== EXTRACT
Thanks, but I have a different board revision, and I'm not sure I understand that service manual well enough for it to help me unless you're suggesting I just physically, manually check every single component on the board? I'm going someone has experience with this board or a similar one and can help me out.

No, that's not how you mend things - you need to fault find, start by checking voltages and finding where it's coming from, and where it's not going that it's supposed to.
 
No, that's not how you mend things - you need to fault find, start by checking voltages and finding where it's coming from, and where it's not going that it's supposed to.
Thanks I can start working on that. Still going to cross my fingers that someone knows how to deal with this board in particular or has some specific troubleshooting steps that they know of that might help with this board. Since power seems to begin to flow when I initially push the power on button, it'll make tracing hard because I only have a couple of seconds before the power discontinues.
 
You need to understand how the system works - there must be 'something' used to switch the power, a transistor, IC, or whatever, this is probably controlled by a signal from a processor, the processor is probably fed from a separate permanent power supply, often supply rails are labelled, with such things as SW5V (switched 5V) or 5V (could be permanent 5V).
 
You need to understand how the system works - there must be 'something' used to switch the power, a transistor, IC, or whatever, this is probably controlled by a signal from a processor, the processor is probably fed from a separate permanent power supply, often supply rails are labelled, with such things as SW5V (switched 5V) or 5V (could be permanent 5V).
Yeah that makes sense. The thing is the IC seems to be getting power somehow because when I push the power button there is an inrush of current for about 1 to 2 seconds which peaks around 1A.
====
WORK REQUIRED :: Say whether each statement agrees with the board repair thread, answering yes or no and quoting the words that decide it: (a) pushing the power button causes an inrush of current lasting about 1 to 2 seconds and peaking around 1A; (b) the board has the same revision as the one covered by the service manual; (c) a rail labelled SW5V is given as an example of a permanent 5V supply.
== SUPPLIED DATA
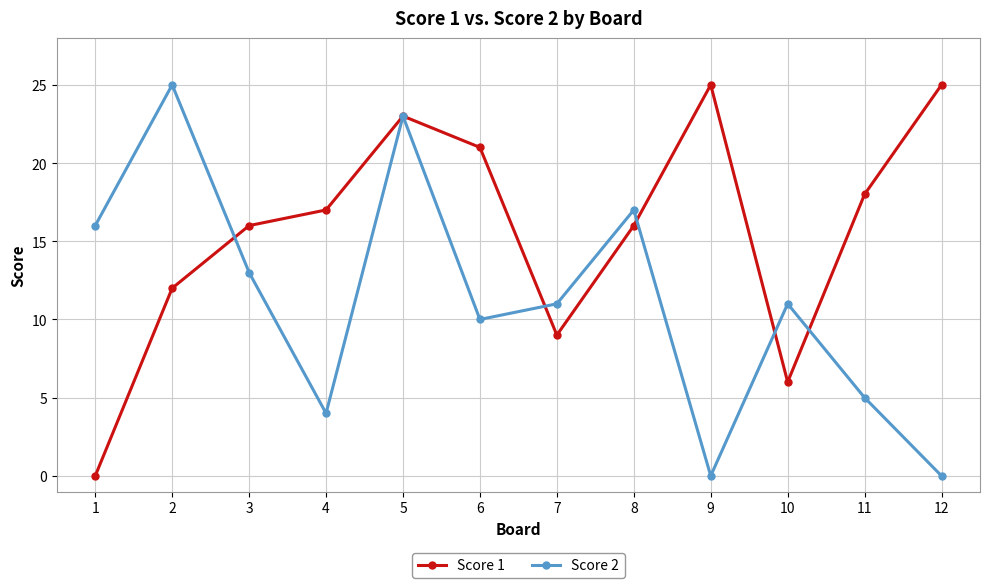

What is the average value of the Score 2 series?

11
====
== SUPPLIED DATA
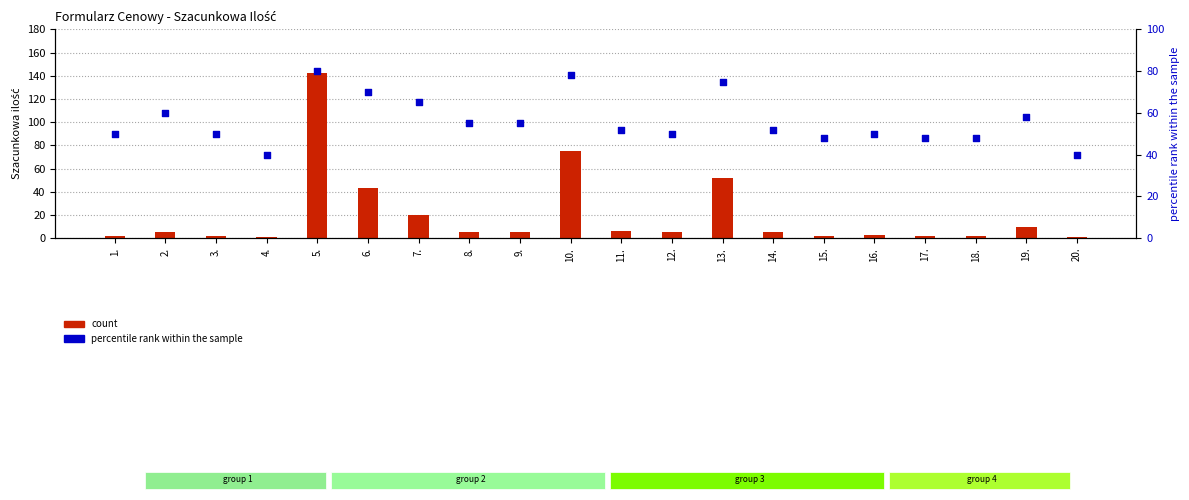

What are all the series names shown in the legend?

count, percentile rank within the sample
====
RESULT FOR THIS TASK ::
(a) Yes: "there is an inrush of current for about 1 to 2 seconds which peaks around 1A."
(b) No: "I have a different board revision."
(c) No: "SW5V (switched 5V) or 5V (could be permanent 5V)."